Parents have had a lot to worry about these last few months. Now there’s a mysterious illness affecting children.
Many are calling this illness Kawasaki syndrome, a sometimes fatal condition that may mimic Kawasaki, but it is not Kawasaki disease. It has been diagnosed in more than 150 New York children as of press time, including several on Long Island, one of whom died in April.
Dr. Christopher Kelly, chief of the Division of Pediatric Emergency Medicine at NewYork-Presbyterian Brooklyn Methodist Hospital, shared what this mystery illness is and what parents need to know about the symptoms.
Is this mystery illness Kawasaki disease? This is not Kawasaki disease. Multisystem Inflammatory Syndrome in Children (MIS-C) shares a lot of similarities to Kawasaki but also several differences, which is what we are seeing. When we look at both of them — the reason people are saying it’s Kawasaki-like is because of these similarities. However, with PMIS, we are seeing the following: Conjunctivitis (red eyes) without discharge; red, cracked lips and a strawberry tongue; rash to the body; and swelling and peeling of the hands and feet.
What are the similarities between MIS-C and Kawasaki disease? Both tend to have high fevers for several days, sometimes more than a week. What’s different is, most kids with MIS-C present with GI symptoms — severe abdominal pain, vomiting, and a lot of diarrhea. Also, we’re seeing this predominantly in school-age children (5 to 15 years), whereas Kawasaki typically affects kids under the age of 5. Although we see this condition in all ages, the majority is at the ages of 5 to 15. What is concerning about both is that they lead to inflammation of blood vessels and the heart, which, if untreated, can cause serious long-standing problems, which is why it is so important to diagnose the symptoms.

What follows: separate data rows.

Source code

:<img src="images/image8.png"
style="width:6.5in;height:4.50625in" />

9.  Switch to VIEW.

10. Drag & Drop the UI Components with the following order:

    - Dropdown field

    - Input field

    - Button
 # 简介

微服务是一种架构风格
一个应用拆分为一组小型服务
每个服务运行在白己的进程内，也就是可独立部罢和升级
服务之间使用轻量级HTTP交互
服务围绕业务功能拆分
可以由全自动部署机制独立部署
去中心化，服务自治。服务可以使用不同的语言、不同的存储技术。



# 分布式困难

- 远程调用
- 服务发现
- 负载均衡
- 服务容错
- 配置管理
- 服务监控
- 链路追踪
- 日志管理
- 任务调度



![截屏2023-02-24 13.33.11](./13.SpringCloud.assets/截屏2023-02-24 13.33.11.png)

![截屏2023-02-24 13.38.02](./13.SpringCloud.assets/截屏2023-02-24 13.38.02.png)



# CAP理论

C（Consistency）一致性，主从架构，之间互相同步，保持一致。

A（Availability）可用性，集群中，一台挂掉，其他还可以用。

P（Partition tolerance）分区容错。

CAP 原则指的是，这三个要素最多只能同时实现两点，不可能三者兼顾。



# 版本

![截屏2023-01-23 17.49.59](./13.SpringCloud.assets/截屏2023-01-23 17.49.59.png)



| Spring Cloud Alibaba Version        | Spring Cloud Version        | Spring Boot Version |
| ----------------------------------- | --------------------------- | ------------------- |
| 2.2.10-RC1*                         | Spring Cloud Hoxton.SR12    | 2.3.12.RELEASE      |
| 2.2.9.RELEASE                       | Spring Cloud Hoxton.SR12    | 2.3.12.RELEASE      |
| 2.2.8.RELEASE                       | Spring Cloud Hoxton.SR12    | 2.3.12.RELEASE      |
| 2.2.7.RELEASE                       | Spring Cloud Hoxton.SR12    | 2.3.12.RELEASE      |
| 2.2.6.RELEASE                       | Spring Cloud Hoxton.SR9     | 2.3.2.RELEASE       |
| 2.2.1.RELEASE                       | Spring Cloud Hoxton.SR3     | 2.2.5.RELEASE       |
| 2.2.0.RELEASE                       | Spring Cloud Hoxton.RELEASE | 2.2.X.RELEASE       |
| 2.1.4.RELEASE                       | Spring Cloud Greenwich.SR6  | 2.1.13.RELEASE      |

Is it connected to COVID-19? There definitely seems to be a link at this point in time. Most of these cases seem to occur approximately one month after a geographic area has seen a spike in adult COVID cases. There is a thought that this is a post infectious reaction to COVID in children. Most children have tested positive for either the virus via a nose or stool swab, or have evidence of antibodies in their blood. Further research will need to be done to show if it’s a direct result of infection.